WORK ITEM: Return only the lines from the top of the material through the line marked by "decorative plant: present", unaltered.

————

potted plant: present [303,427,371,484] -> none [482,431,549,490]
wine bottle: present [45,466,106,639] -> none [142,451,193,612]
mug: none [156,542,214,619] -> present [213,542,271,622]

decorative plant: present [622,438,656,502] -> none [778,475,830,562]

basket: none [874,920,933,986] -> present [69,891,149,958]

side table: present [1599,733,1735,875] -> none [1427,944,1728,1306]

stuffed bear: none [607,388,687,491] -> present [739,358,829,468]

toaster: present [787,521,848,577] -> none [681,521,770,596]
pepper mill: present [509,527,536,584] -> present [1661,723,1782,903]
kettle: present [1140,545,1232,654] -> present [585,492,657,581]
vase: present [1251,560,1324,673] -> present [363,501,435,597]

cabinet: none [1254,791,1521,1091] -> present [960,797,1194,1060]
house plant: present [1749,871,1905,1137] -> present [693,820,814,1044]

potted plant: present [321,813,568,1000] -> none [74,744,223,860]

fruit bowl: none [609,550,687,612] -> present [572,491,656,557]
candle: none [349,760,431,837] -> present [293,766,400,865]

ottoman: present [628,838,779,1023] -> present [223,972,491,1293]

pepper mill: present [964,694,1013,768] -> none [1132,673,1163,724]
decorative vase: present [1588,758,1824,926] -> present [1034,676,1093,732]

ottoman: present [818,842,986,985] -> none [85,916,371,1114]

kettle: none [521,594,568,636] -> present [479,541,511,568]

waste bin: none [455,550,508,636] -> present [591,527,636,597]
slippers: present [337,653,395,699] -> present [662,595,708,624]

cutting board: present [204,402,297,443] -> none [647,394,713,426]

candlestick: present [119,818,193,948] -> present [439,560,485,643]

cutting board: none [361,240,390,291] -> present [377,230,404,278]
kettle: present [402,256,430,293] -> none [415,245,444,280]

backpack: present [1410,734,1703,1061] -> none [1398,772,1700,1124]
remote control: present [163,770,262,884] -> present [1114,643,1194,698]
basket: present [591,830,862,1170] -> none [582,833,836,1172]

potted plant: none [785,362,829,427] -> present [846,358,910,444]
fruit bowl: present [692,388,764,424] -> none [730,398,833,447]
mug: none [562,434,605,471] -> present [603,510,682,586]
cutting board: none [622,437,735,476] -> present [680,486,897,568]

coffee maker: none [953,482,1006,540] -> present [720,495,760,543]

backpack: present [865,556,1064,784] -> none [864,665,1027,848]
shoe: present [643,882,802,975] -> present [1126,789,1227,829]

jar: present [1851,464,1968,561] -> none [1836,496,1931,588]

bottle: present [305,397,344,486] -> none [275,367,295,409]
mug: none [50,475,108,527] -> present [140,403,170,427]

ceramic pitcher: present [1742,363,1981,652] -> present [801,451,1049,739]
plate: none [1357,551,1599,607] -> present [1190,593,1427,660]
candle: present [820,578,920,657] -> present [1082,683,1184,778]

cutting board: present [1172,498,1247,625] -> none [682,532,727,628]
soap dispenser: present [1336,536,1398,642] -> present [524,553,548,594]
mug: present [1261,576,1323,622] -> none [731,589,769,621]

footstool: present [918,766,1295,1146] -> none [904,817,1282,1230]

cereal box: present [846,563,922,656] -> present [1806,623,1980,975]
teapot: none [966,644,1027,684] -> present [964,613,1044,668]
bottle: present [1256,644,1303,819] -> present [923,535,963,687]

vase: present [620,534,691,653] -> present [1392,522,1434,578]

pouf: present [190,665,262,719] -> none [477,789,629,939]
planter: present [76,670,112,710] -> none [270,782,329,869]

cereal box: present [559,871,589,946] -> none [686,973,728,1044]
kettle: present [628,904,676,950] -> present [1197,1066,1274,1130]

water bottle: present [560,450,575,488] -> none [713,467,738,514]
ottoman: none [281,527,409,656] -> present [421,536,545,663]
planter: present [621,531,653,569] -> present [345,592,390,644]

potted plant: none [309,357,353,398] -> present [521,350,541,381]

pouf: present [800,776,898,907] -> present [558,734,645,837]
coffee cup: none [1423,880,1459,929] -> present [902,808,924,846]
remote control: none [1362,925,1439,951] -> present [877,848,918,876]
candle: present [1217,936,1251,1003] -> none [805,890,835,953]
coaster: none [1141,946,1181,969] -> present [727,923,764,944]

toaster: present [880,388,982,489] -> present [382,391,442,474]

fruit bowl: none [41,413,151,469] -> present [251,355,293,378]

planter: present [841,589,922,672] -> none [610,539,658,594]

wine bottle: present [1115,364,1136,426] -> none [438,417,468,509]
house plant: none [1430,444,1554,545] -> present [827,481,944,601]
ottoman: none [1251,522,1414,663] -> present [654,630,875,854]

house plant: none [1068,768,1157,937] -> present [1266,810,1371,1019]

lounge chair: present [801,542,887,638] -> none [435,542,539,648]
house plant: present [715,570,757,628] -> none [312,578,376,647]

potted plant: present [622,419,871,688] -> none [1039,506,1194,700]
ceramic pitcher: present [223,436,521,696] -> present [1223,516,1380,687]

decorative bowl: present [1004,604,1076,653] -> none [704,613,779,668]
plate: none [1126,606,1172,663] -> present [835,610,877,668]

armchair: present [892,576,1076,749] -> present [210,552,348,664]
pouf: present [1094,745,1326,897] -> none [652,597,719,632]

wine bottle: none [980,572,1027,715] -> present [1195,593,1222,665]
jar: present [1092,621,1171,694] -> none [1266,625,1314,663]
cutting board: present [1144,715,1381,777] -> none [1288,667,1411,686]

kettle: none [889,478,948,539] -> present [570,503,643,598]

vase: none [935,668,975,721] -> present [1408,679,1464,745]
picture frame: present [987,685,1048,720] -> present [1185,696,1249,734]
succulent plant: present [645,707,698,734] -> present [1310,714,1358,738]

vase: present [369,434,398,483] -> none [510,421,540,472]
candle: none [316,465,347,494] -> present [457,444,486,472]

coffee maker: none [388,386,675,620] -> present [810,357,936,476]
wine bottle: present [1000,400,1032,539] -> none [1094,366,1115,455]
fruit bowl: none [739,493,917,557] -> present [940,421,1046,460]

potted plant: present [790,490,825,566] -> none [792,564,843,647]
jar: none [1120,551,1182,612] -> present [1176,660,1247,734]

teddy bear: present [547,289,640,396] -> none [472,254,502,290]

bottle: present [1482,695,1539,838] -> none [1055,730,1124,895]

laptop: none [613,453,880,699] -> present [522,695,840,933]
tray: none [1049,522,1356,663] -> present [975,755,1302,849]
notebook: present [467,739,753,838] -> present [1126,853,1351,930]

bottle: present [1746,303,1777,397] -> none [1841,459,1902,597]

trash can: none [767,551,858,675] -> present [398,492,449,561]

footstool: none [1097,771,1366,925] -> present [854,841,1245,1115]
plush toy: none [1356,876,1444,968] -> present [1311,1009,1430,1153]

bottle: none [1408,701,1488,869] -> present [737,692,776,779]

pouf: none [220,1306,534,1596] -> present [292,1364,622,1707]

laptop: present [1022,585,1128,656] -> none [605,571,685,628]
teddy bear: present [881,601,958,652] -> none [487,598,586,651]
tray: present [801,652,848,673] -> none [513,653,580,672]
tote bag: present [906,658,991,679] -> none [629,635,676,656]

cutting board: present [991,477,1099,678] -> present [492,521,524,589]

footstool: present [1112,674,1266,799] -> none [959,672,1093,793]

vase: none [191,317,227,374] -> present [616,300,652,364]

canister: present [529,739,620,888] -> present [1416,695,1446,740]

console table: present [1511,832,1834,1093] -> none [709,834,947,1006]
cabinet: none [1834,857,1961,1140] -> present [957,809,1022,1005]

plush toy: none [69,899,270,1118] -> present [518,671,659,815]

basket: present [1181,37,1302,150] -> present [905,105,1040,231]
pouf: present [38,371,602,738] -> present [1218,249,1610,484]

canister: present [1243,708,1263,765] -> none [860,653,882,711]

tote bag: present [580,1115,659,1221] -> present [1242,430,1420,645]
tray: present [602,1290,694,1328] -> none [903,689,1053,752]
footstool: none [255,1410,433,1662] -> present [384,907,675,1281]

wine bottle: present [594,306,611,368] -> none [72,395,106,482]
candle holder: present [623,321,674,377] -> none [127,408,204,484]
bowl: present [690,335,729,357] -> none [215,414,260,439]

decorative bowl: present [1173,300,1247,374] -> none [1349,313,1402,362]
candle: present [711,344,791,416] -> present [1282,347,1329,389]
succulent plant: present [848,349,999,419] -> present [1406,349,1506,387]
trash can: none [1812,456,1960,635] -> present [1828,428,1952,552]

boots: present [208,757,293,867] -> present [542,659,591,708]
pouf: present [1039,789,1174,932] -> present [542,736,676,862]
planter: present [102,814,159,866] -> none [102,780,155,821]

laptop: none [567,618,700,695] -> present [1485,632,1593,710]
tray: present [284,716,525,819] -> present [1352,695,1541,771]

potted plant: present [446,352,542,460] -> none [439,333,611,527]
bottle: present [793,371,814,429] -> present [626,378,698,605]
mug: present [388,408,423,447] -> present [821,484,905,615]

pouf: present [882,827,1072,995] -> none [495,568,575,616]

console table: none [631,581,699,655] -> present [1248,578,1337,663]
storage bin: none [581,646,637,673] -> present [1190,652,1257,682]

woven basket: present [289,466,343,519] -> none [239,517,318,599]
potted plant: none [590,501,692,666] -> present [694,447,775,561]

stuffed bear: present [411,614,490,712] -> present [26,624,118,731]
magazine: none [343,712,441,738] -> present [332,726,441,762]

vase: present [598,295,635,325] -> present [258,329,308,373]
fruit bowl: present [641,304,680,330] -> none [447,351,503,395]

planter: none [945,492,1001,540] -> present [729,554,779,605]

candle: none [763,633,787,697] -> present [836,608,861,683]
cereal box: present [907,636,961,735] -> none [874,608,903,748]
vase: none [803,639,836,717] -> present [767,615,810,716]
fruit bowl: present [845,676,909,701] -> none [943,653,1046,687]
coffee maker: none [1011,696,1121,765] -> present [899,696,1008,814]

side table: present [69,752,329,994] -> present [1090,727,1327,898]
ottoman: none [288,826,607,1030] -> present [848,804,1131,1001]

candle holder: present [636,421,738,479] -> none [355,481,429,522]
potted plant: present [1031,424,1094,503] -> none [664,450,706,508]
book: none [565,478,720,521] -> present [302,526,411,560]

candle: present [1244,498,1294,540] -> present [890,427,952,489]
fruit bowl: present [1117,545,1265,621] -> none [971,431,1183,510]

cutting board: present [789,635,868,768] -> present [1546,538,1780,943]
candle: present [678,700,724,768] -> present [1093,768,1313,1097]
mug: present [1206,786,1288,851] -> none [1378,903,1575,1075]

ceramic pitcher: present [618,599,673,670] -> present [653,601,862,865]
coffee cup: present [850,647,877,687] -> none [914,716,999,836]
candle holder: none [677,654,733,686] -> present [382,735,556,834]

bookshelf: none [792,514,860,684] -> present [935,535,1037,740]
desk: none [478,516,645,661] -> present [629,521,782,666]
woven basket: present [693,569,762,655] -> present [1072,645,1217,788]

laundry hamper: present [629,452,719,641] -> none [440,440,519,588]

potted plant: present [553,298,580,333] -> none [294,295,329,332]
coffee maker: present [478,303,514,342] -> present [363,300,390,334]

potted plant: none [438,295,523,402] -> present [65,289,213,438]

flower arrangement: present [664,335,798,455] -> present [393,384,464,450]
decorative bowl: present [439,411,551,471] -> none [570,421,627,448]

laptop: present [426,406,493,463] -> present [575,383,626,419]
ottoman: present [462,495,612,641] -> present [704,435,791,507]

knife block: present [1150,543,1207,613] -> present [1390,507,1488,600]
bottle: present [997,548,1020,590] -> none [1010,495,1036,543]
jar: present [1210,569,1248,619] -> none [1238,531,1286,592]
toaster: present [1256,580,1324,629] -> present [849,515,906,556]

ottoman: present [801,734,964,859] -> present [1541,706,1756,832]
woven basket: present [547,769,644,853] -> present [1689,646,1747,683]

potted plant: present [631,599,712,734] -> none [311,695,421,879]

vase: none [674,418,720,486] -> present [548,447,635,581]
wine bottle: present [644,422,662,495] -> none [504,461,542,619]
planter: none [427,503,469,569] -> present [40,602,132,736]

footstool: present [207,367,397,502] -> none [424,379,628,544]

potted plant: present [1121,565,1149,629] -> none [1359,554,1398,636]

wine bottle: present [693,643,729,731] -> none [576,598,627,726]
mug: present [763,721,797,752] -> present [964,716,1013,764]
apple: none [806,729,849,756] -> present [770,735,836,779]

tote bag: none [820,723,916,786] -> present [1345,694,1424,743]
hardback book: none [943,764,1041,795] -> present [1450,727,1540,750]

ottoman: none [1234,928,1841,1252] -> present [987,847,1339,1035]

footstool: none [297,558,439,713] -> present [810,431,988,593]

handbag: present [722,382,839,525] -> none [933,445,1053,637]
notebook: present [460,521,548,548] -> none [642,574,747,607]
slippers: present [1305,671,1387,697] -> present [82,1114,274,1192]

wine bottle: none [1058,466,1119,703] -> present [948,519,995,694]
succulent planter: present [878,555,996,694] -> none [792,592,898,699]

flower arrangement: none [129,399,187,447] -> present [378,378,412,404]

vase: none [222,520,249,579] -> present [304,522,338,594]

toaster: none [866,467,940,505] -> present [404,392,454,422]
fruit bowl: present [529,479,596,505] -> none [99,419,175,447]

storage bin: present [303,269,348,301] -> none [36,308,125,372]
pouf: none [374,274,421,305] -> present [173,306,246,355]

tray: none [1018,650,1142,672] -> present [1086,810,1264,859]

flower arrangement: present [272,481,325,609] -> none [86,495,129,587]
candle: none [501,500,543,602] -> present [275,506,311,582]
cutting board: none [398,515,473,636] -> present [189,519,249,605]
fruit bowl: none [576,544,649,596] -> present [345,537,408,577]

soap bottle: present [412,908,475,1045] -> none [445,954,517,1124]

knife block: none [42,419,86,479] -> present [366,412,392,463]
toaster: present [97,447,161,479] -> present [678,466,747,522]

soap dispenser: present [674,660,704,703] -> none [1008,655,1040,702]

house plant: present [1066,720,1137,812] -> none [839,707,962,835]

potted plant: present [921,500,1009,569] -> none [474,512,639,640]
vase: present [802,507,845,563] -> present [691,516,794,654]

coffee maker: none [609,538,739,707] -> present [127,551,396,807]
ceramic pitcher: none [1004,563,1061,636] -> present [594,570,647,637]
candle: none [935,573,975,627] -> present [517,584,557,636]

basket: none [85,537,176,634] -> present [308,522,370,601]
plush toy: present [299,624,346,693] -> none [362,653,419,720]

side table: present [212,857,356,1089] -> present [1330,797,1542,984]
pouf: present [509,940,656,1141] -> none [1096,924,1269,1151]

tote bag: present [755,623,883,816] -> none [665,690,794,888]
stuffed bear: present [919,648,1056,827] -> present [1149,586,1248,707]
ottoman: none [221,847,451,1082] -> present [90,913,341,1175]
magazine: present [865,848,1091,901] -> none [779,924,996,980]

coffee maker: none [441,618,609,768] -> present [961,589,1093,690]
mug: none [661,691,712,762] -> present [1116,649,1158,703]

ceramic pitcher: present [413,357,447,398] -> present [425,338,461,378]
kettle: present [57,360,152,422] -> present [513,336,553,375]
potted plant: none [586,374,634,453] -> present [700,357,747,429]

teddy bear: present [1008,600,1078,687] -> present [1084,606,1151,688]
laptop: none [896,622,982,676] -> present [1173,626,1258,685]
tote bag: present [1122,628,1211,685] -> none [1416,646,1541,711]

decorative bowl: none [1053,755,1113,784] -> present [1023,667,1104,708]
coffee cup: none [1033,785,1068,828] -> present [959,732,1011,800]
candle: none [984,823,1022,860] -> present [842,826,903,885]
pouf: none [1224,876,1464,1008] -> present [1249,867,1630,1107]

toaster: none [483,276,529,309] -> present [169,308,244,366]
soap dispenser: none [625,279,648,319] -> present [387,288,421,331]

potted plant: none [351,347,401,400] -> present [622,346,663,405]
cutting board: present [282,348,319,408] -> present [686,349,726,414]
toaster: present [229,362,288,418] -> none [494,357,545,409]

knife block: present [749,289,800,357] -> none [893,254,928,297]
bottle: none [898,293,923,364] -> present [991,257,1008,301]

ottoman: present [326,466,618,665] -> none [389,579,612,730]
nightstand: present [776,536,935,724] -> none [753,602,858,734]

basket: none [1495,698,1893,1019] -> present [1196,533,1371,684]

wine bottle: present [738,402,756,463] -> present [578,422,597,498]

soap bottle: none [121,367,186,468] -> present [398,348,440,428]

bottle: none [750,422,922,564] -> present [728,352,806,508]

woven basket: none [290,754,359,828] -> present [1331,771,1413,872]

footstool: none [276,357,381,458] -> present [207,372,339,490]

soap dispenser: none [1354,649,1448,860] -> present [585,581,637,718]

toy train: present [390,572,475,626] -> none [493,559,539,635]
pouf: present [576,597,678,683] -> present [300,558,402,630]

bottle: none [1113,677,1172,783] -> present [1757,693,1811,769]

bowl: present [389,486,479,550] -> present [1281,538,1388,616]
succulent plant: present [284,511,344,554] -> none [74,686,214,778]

————

RESPONSE BELOW:
potted plant: present [303,427,371,484] -> none [482,431,549,490]
wine bottle: present [45,466,106,639] -> none [142,451,193,612]
mug: none [156,542,214,619] -> present [213,542,271,622]

decorative plant: present [622,438,656,502] -> none [778,475,830,562]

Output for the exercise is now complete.